There are three types of cells in the model—the primary tumor cells, the cells floating free in the abdomen and the ones that set down and start metastasizing. A lot of these ovarian tumors are too small to detect with ultrasound until they’re a certain size, so there’s a sort of window of opportunity in which to detect these tumors through screening, between the time that it’s half a centimeter in diameter to the time when we have more than a gram of metastasizing cells.
We used our models to work out how long a tumor stays in that window, and it turns out to be around 2.6 years. In order to sort of “catch” this window, then, you’d need to screen women every two years or so. With these studies, we can work out how best to apply treatments, the costs of optimal screening procedures and things like that.
TC: What have you found especially interesting about your work?
RD: People are just learning new things about cancer all the time. Just a few months ago, there was this new discovery that there might be such a thing as cancer stem cells, which had been debated for years, and now there’s some experimental evidence. The mathematics doesn’t change all that quickly, but it’s interesting to see what’s being figured out about cancer.
TC: You are teaching a seminar this semester on mathematical cancer modeling—could you describe that briefly?
RD: There’s a research training grant in mathematical biology, and each semester the seminar has a certain theme. In order to encourage collaboration, they have half of the seminars in the physics building, where the math department is, and the other half in the medical center. Last year it was neurobiology, and now this year the topic is cancer modeling.
We’re trying to make contact with some people over in the Cancer Center, so we thought one way of doing this would be to publicize the seminar series. I’ve been doing cancer modeling now for three or four years, but we’re going to have some people coming in who are really experienced to sort of catalyze interaction between people from the math department and people from the medical school.

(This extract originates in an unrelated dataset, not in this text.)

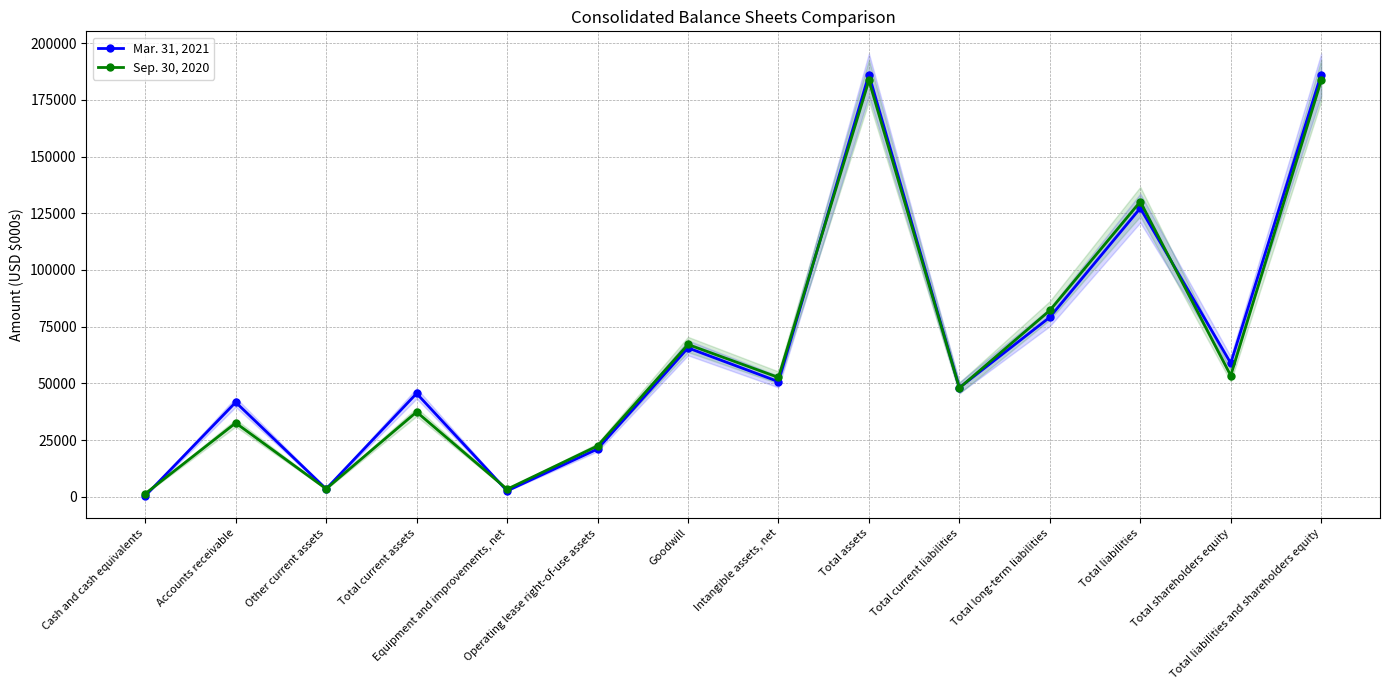

Which category has the highest value across all series?

Total assets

TC: How would you say your mathematical models apply to cancer research and treatment?
RD: I don’t work all that closely with doctors or medical researchers, but I’m looking forward to collaborating with people who have more of that medical connection through the upcoming seminar.
One of the most exciting applications of this stuff is how to use mathematics to improve treatment—what is the most effective way to apply radiation therapy or chemotherapy, or how often should surgeries be done?
You can also use these models to look at breast cancer and the kinds of breast cancer that people have, then optimize a treatment based on the behavior of the cancer system that you’re dealing with.
TC: What are you working on right now that ties into all this?
RD: Well, right now we’ve been looking at some spatial models. Again, as in the work on ovarian cancer, you generally assume that there’s this growing population of cancer cells. But a question we were asked was, what does the spatial variability of the mutations look like, and how are these different kinds of cells distributed?
For example, if you have a tumor growing within a breast, you might have different kinds of cancer cells present but only get some of them in a biopsy, and if the others aren’t responsive to the treatment you devise, you won’t fix the problem.
To deal with that, we’re trying to understand the spatial variability of heterogeneity. I work on this from a very mathematical end of things, and it’s probably going to be a while before this stuff really translates into something in the clinic, but I find it interesting to work on things that at least have something to do with the real world.